Is my bath water too hot, what was that shooting pain when I sneezed, can I eat that? And then there are symptoms I didn't even know were symptoms, until I googled them and found out I was perfectly normal ... what did women do before google? Is that what my runny nose is?
But yeah, aside from worry, I don't really feel pregnant at all. I carry a pack of mini-ginger biscuits around with me ... and I definitely need to get something into my stomach sooner than usual. But is that the start of morning sickness or just a reaction to having my new Preggie multi-vitamin after brushing my teeth? I do find that I go from zero to starving these days when dinner or lunch is late tho.
It's a weird place to be ... and this weekend I went to fill my usual scripts at Dischem. I'd asked (not my regular doctor cause he was off) the Doc last time I was there about my meds because we were trying and she said they were fine.

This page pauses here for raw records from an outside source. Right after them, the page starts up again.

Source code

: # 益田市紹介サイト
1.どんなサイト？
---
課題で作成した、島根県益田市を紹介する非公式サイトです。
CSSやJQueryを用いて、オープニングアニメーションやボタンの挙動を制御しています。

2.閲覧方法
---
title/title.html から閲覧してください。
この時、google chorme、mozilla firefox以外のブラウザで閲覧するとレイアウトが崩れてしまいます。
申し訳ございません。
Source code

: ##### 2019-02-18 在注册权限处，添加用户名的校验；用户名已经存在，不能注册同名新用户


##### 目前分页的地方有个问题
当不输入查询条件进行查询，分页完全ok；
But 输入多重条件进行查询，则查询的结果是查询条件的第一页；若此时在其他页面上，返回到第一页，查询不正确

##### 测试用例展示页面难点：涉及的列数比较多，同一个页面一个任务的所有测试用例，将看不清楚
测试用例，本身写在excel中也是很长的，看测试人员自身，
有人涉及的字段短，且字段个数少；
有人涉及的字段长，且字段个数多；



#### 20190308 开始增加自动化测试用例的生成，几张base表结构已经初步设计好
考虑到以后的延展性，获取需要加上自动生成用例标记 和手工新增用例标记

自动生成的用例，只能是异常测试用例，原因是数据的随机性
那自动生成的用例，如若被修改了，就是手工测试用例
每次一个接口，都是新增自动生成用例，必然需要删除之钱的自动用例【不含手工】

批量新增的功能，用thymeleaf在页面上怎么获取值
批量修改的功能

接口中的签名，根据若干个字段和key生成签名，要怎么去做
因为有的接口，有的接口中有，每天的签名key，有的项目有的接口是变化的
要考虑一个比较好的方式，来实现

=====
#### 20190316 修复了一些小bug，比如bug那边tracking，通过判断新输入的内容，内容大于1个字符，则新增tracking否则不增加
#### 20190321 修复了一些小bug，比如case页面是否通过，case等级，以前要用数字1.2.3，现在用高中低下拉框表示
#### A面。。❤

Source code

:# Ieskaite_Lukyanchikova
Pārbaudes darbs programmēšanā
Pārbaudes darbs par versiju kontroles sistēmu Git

Then this weekend the Pharmacist said no ways to my anti-histamine. At least last week I already scheduled an appointment with my GP this afternoon to discuss what I can and can't take etc. (particularly with our upcoming trip to Turkey) since my Gynae appointment is ages away!
After Doc update: So I can't take my anti-histamines. But I did get some meds for the virus making my nose run. And he checked my belly ... apparently he thinks I'm further along, more like 6-8wks based on how high he can feel my uterus above my pelvis (or something). It's very weird to me how variable this whole thing is. I mean we were trying so I know exactly when my last period started. And I was using the ovulation sticks (the 7-pack not the digital which is all they seem to show on their site) so I also know exactly when I was ovulating ... so I have no idea why this is such an inexact science or how I could be further along than that :/ In exciting news tho, he gave me a referral to go get an ultrasound before we go to Turkey. So at least we can hopefully see the baby and go on holiday knowing all is fine. Wonder if we'll be able to hear the heartbeat yet (it'll be in about 2 weeks). I hope so!